My main complaint about the new film of Les Mis had more to do with the rather cheesy new song and the storyline theme it helped to highlight. The song is called ‘Suddenly’ and is sung by Valjean as he heads off in a carriage with young Cosette having rescued her from the Thenardiers (Sacha Baron Cohen and Helena Bonham Carter who were both as good as you’d expect). It’s all about how now he has a child he has a chance to be happy and find love, and how though he’s afraid of failing her, she has warmed his heart. There’s more about the song (including the lyrics) from another blogger here (Mark D. Roberts – he’s much more positive about it). While I was predisposed to dislike any changes from the stage musical, I guess a thread about how only having a child (or making a home) make you a real person was bound to remind me of the issues I was on about last time.
The same theme is picked up in another lyric change at the end (grr) where instead of telling Cosette about her mother and how she gave her life for her, Valjean tells Cosette how he only turned from hate and learned to love thanks to Cosette. I felt this took away rather from the main journey Valjean takes in the story finding grace and changing his life after he is shown love, forgiveness and incomprehensible generosity by the Bishop. Allowing Valjean to keep the silver he had stolen and pressing him to take the candlesticks as well is the perfect demonstration of Matthew 5 v 40 where Jesus tells us to give the man who wants our shirt our coat as well. (Note to self – avoid anyone who might want my shirt. My new coat is rather lovely and good for the snow).
I did enjoy the film on the whole – two unexpected stand out moments for me, trying to avoid spoilers, were the gag with the eye-ball and the touching moment with the medal. I surprised myself by only singing along in my head. I wonder if other cinemas were alive with more singing but actually watching the film, the performances were so original that it was more fun to listen. That wouldn’t have stopped me joining in if the foyer had been like this wonderful flashmob in Newport. I’d had plenty of chances to join in the night before where I took a young friend to a local folk club. We sang a couple of duets and I sang a version of Bella Hardy’s The Herring Girl which went down well. But the best sounds of the night were when we all joined in at the close as the residents sang ‘The Good Old Way’, made famous by the Watersons although I think I prefer Eliza Carthy and the Ratcatchers version. The last two verses go:
Ye valiant souls, for heaven contend; remember glory is at the end
Our God will wipe our tears away when we have run the good old way
And far beyond this mortal shore we’ll meet with those who have gone before
And shout to think we have gained the day by marching in the good old way
Which reminds me rather of the end of Les Mis, and the reprise of ‘Do you hear the people sing’. As Valjean is dying, we hear the chorus of those who have gone before,
Do you hear the people sing, lost in the valley of the night
It is the music of a people who are climbing to the light
For the wretched of the earth, there is a flame that never dies
Even the darkest night will end and the sun will rise.

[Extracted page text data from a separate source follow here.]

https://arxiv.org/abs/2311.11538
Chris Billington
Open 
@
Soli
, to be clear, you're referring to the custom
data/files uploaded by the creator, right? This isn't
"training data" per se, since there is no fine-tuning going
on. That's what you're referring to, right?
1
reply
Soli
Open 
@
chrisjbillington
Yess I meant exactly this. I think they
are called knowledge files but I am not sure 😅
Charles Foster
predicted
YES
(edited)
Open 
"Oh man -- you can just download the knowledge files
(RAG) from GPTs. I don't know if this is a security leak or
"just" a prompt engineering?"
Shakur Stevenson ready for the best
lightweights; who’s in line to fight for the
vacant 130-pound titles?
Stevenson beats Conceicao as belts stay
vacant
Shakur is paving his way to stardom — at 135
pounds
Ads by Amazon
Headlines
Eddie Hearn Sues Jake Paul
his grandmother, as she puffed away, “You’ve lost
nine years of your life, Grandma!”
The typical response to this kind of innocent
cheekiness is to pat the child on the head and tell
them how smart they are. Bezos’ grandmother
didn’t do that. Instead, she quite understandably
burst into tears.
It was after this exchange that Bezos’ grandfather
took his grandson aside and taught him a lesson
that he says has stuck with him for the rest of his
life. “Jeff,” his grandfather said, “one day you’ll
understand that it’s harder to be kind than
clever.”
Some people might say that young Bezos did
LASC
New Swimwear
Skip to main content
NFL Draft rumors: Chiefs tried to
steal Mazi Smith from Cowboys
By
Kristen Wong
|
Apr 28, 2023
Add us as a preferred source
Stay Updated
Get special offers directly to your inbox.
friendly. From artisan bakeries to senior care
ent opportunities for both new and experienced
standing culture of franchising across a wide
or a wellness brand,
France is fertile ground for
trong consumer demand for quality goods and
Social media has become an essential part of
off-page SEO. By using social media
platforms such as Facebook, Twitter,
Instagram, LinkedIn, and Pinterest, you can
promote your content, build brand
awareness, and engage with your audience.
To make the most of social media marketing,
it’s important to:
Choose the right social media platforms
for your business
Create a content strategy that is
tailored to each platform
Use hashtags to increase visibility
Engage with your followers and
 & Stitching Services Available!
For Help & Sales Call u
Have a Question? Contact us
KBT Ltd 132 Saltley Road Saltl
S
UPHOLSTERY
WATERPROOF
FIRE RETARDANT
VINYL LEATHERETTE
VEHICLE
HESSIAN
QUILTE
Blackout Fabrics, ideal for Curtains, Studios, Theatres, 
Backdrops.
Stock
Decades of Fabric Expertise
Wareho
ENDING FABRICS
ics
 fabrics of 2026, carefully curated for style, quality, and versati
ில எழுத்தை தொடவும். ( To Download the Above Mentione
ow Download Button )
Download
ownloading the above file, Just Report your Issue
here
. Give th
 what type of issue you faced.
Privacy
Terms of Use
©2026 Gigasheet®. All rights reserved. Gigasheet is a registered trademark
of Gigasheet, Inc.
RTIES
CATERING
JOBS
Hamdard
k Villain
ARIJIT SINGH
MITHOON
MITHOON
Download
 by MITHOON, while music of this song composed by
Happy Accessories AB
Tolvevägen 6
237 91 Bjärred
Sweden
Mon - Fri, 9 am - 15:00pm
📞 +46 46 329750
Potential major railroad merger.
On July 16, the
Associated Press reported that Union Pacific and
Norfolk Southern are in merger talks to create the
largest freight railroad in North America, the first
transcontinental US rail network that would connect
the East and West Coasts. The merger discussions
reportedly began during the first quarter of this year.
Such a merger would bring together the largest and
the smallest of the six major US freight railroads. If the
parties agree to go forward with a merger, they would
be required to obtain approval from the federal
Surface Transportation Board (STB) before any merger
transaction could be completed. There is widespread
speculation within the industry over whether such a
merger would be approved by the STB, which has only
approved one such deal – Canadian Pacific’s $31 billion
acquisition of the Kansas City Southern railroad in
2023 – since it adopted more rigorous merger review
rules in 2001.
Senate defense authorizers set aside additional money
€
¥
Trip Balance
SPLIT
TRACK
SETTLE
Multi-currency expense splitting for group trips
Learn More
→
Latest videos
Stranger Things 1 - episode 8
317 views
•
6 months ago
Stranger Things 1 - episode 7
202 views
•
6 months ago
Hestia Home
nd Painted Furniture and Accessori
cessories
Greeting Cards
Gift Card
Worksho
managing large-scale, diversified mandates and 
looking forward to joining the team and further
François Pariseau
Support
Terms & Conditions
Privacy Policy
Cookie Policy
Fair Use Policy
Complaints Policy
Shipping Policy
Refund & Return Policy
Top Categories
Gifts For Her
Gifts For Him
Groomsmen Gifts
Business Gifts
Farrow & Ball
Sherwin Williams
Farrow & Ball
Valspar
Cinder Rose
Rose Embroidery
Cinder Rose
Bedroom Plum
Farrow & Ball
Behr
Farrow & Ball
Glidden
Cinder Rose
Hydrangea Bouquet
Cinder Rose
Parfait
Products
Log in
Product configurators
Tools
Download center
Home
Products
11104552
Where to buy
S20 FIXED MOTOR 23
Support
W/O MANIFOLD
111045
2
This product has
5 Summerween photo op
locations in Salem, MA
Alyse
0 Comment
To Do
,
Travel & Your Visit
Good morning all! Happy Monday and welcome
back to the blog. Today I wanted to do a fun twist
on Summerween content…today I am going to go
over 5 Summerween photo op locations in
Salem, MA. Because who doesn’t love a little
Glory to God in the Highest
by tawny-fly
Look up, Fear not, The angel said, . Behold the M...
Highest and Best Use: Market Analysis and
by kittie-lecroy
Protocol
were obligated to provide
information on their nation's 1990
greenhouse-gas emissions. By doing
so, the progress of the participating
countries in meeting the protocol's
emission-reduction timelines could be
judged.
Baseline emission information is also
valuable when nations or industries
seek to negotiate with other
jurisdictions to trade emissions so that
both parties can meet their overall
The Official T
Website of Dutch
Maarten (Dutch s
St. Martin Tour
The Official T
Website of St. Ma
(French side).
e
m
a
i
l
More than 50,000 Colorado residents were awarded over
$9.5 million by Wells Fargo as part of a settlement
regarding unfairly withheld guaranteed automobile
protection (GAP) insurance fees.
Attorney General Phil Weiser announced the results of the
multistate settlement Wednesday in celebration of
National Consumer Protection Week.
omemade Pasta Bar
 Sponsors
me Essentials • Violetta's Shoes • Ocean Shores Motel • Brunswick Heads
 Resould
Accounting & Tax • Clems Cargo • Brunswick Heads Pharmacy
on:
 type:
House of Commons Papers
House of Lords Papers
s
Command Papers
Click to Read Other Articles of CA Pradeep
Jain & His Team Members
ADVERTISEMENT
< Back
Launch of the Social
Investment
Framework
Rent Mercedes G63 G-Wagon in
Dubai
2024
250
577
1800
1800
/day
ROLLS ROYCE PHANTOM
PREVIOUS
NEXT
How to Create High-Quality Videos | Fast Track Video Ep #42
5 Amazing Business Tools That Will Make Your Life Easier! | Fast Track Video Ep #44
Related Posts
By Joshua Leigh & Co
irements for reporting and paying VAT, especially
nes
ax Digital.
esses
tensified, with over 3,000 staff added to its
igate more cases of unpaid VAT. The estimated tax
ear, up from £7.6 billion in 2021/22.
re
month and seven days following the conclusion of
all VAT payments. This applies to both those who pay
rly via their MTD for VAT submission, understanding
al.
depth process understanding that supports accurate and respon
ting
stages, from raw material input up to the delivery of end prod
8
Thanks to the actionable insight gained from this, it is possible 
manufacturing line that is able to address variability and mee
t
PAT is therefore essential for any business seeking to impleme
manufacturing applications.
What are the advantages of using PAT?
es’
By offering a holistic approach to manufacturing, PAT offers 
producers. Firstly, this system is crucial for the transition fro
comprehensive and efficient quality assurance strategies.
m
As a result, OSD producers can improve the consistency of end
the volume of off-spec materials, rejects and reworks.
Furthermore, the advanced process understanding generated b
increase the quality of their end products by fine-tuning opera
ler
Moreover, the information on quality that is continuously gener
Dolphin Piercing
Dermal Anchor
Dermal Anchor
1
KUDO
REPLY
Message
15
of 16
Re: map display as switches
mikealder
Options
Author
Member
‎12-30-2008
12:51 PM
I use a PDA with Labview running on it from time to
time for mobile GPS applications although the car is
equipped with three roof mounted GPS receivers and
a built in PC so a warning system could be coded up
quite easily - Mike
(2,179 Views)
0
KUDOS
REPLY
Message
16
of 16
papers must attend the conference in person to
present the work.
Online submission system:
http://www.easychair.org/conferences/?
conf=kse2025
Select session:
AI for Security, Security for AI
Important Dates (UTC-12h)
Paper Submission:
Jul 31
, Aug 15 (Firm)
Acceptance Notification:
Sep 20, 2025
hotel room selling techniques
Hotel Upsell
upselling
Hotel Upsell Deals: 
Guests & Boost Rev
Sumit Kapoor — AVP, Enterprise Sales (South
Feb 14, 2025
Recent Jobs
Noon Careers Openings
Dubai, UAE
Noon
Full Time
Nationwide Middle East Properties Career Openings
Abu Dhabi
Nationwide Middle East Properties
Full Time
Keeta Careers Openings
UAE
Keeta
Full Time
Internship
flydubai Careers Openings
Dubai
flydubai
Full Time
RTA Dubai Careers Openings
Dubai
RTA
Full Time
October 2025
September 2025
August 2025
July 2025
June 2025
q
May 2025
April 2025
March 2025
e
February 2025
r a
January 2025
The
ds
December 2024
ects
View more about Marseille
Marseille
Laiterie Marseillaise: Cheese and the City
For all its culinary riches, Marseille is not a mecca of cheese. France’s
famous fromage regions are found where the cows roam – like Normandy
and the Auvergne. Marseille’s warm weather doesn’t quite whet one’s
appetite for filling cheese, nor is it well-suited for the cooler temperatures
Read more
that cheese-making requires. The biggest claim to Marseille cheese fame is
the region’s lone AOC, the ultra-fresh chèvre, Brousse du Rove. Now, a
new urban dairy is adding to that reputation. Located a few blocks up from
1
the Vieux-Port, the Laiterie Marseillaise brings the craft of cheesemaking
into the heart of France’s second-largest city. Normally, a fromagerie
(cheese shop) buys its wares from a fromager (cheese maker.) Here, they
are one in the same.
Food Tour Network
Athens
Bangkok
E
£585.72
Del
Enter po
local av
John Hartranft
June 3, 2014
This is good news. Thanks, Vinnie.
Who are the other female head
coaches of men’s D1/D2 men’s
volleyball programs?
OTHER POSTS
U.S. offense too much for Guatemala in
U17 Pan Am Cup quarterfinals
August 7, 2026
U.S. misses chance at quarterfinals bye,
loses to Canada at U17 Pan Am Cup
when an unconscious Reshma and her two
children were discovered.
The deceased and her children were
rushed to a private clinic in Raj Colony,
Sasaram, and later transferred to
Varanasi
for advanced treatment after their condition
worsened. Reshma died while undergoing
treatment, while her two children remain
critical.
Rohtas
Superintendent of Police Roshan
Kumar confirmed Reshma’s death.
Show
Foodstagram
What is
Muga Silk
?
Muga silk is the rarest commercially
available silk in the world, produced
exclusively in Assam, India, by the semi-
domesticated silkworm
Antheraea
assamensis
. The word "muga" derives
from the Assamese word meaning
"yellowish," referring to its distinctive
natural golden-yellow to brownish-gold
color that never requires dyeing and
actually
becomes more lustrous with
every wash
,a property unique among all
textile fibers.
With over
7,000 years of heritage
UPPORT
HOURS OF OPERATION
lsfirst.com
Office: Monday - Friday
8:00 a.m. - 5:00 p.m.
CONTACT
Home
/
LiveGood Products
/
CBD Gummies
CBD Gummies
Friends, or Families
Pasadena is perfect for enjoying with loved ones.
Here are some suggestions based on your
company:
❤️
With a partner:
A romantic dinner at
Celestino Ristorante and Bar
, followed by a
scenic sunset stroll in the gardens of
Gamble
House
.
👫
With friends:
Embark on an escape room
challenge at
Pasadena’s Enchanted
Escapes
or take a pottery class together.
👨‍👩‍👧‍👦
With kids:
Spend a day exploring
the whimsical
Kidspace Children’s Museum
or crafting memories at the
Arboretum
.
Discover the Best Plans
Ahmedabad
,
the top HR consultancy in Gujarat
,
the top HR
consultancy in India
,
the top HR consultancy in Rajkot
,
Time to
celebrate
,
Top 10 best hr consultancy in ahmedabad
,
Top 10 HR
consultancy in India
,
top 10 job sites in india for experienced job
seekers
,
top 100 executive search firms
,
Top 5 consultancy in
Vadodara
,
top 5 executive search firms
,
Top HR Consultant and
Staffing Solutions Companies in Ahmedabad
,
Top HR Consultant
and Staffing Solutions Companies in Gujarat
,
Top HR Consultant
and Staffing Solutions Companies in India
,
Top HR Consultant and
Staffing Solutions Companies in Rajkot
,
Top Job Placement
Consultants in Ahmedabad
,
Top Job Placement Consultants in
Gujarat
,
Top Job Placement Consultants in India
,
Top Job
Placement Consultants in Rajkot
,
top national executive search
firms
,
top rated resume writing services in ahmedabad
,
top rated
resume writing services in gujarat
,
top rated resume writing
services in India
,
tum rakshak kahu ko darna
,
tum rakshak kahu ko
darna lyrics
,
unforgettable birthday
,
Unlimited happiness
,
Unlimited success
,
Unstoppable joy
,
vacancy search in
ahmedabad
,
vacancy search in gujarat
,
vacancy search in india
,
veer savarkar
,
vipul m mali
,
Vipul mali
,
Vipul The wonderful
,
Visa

I’m not sure what song the film-makers wanted us to leave singing. I’m doubtful many viewers will be inspired to revolution, no matter how much our country might require it. One of the essays I marked yesterday included a student talking about the need to reject capitalism and pursue revolution and I wanted to encourage them but ended up suggesting that they might be being a little naïve. Maybe asking people to love their children and be inspired by them is an easier message than asking people to go beyond the barricade to find a world we long to see. Who is singing that song now? And do we hear them?